Even after that, problems continued for Smith. He was suspended by the Nuggets for the first three games of the 2007-08 for conduct detrimental to the team due to a nightclub incident.
Smith also has continued at times to butt heads with Nuggets coach George Karl. And even after being released from jail last summer, the Denver Post reported there were posts on Smith's Twitter page written in a way commonly associated with the Bloods street gang. The Twitter incident did not sit well for Billups, who soon went to Las Vegas to try to knock some sense into Smith's head.
"I think actions speak louder than words," said Smith when reminded that some of his previous declarations about having matured haven't always come to fruition. "I've said in the past that I'm matured and all that stuff. But now it's not about saying it, it's about showing it.''
While in jail, Smith tried to keep in shape with a daily workout regimen of pushups and situps. He wasn't a huge fan of the food, and said he lost five pounds.
During the one hour daily when he wasn't locked down, Smith said he was able to take a shower and make phone calls. One call came from teammate Carmelo Anthony.

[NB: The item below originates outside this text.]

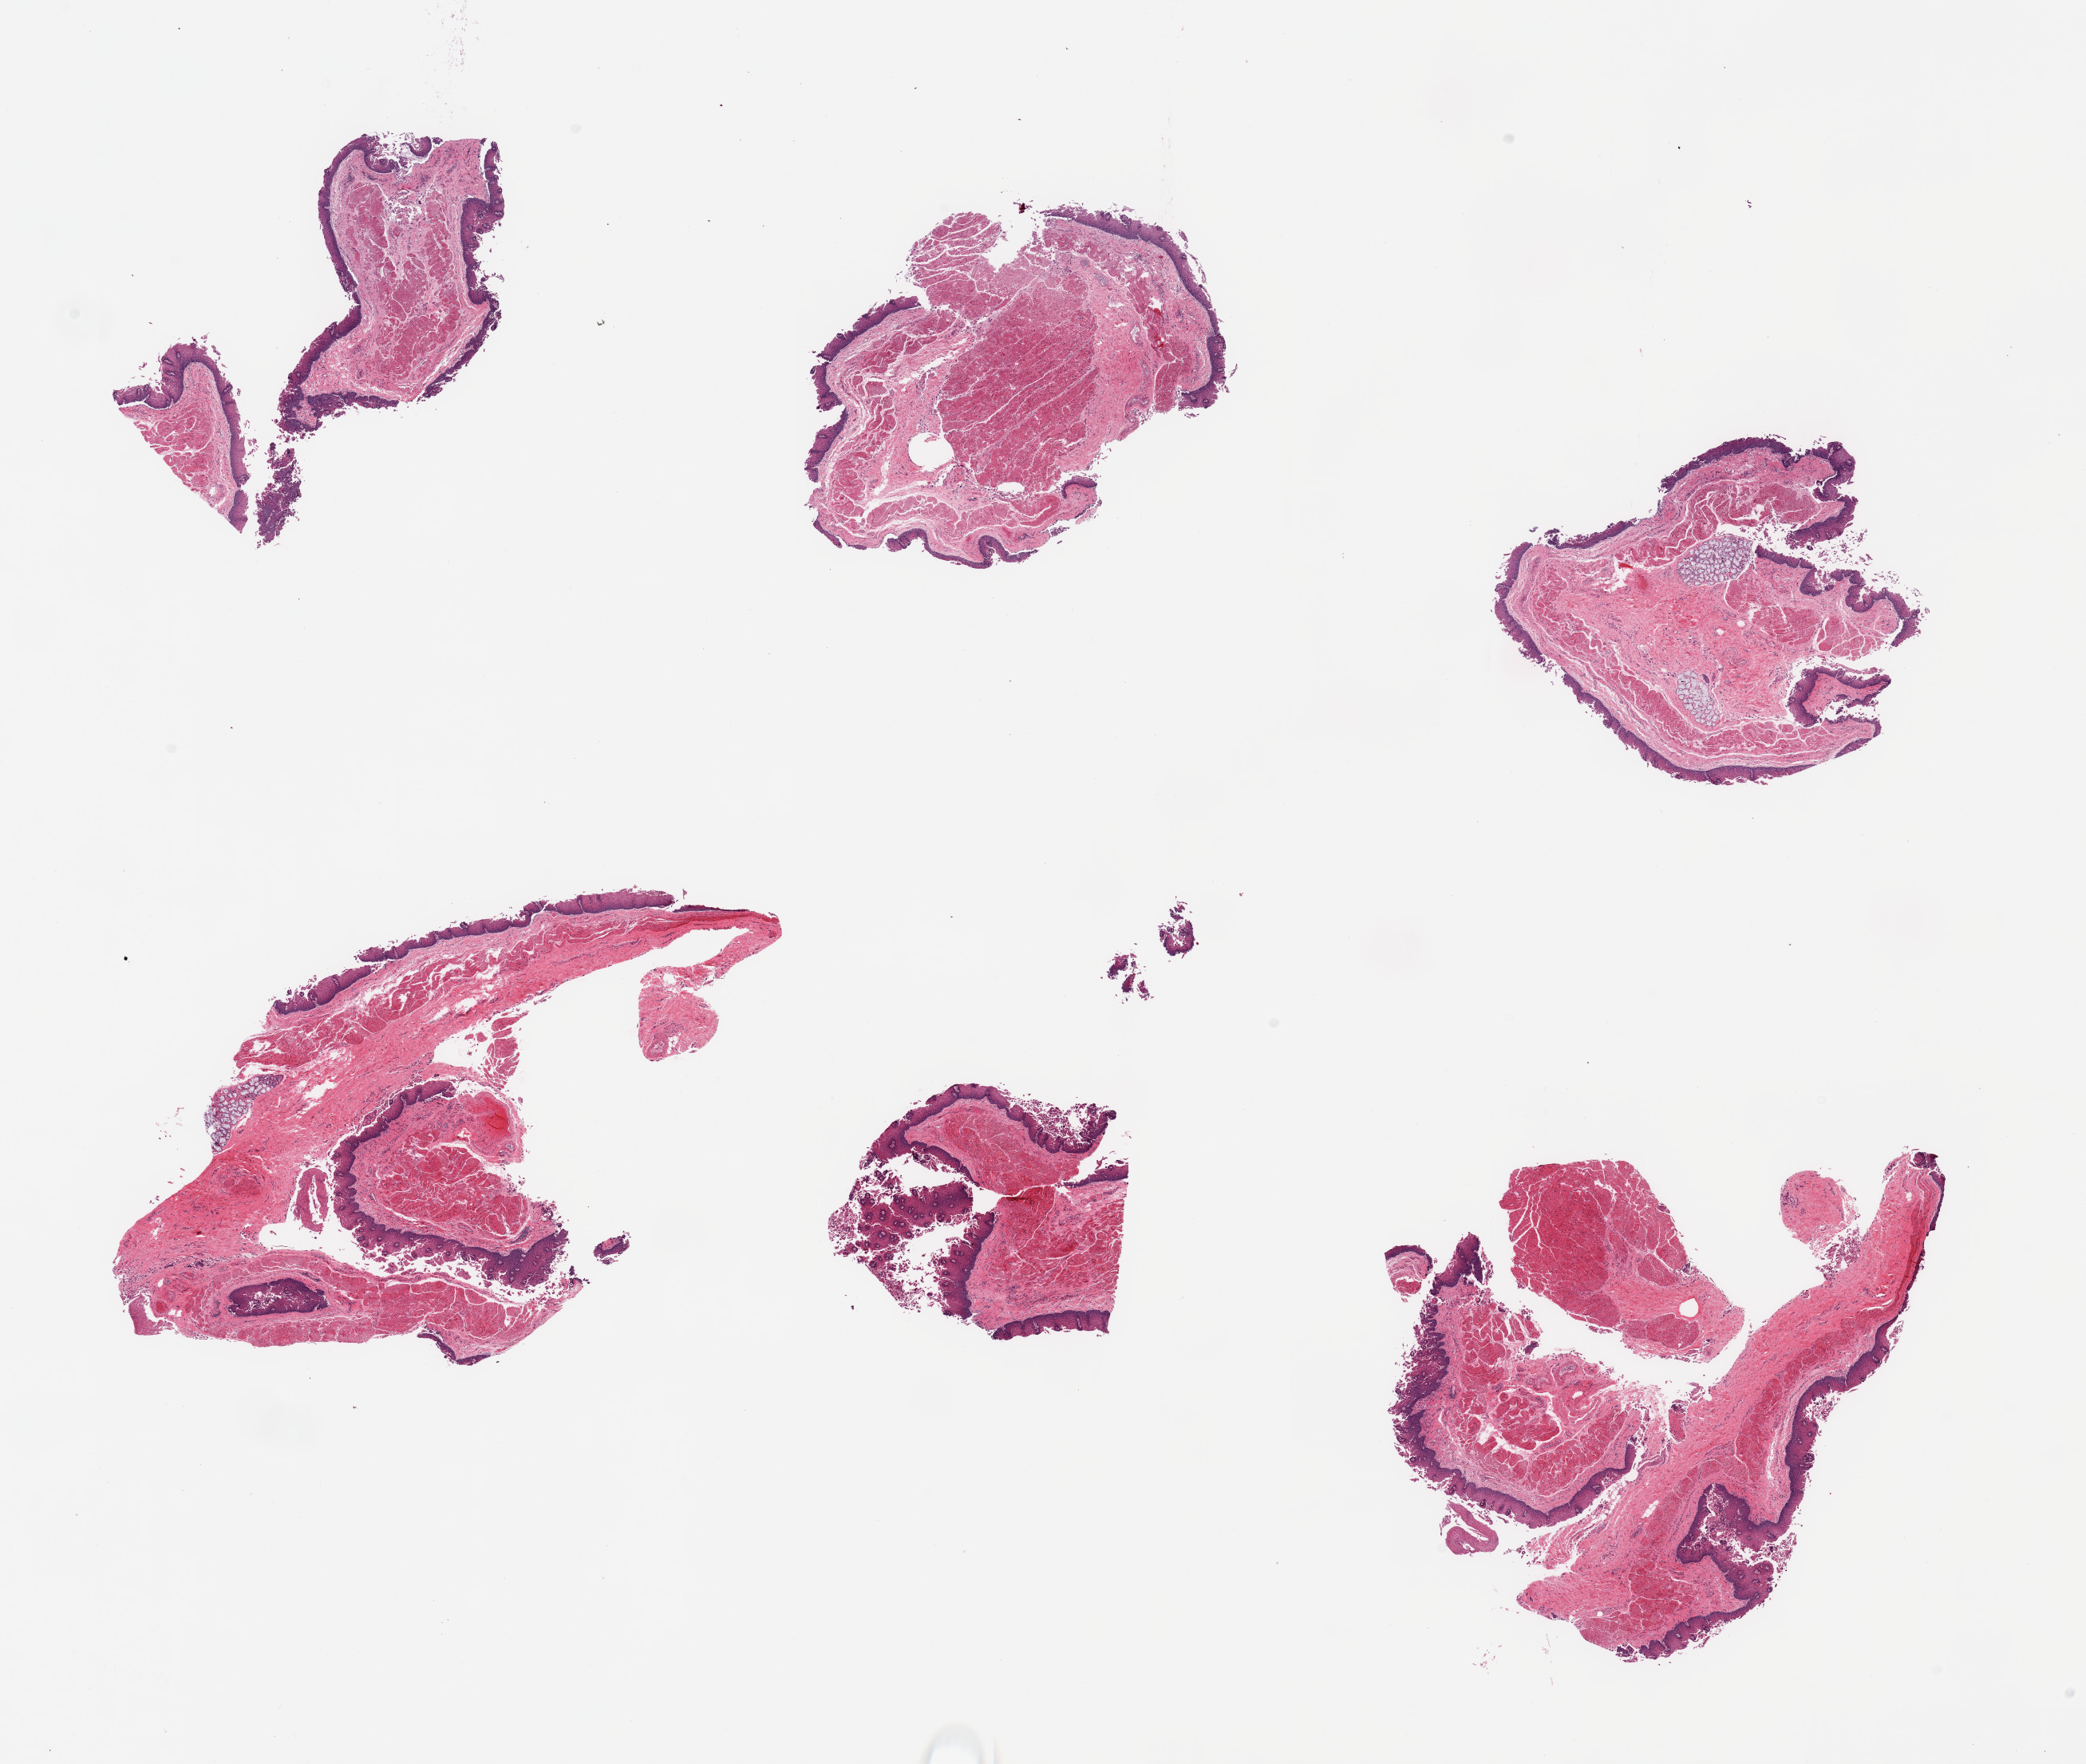
Hematoxylin and eosin (H&E) whole-slide image — a low-resolution overview of the entire scanned area, about 20.7 x 17.5 mm (slide scanned at 20x); PAXgene-fixed, paraffin-embedded tissue; section of esophageal mucous membrane (target tissue); tissue donor sample. Donor sex: male.
Pathologist's review note for this sample: 6 pieces with some fragmentation; squamous epithelium with superficial desquamation; few pieces contain submucosal glands, small portion of muscularis propria.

"It's kind of hard to talk to a close friend like that because you don't want to see nobody in that situation,'' Anthony said. "When somebody's in that situation, it's hard to ask somebody, 'How you doing?' You already know how they're doing."
Smith said he's doing fine now. He was asked what he learned from his jail stint.
"Wake up with a purpose," he said. "Have a goal. Know that every time I do something it doesn't affect just me. It affects my family, my friends, my team, players, coaches. So just be more cautious of my surroundings."
Basketball-wise, Smith said he doesn't care if he starts this season or comes off the bench. Karl had talked late last season about moving Smith into the lineup at shooting guard, but that might not end up happening.
Smith's seven-game suspension creates some uncertainty. And Karl, despite starting shooting guard Dahntay Jones having bolted to Indiana as a free agent, might not want to mess with his effective bench of Smith, big man Chris Andersen and point guard Anthony Carter.
"I have no idea how we're going to rotate the team," Karl said. "We're trying to balance and figure it out. To predict it now is really ridiculous."
Karl said Arron Afflalo has been looking great in offseason workouts, making Afflalo a candidate to start at shooting guard. The Nuggets also want to look at Joey Graham, who will sign a one-year non-guaranteed deal with the team as a free agent.
The Nuggets, though, seem to have no problem with possibly bringing Smith again off the bench. In additional to being the primary backup at shooting guard, he could be the top backup at small forward behind Anthony, with Linas Kleiza having gone to Greece as a free agent.
Count Karl as another who believes Smith has a chance to be a star. While Karl and Smith have had their ups and downs throughout the years, Karl is looking forward to talking to Smith about moving forward following his tough summer.
"We haven't had the two-hour talk, but I think that's going to happen," Karl said. "He's played golf with some of my assistants. I can now play golf (after offseason rotator cuff surgery). I'm thinking on a good sunny October day, it might be J.R. and coach Karl playing a $50 Nassau at some golf course in Denver."
As Smith looks to turn things around, he has changed numbers. With Smith giving his No. 1 to Billups, the number he used to wear in Detroit, Smith has taken No. 5. That's the number his younger brother Chris wears for Louisville, where he recently transferred after playing for Manhattan.
"I'm taking it day by day." Smith said of how he's now looking at life. "It's a fresh start."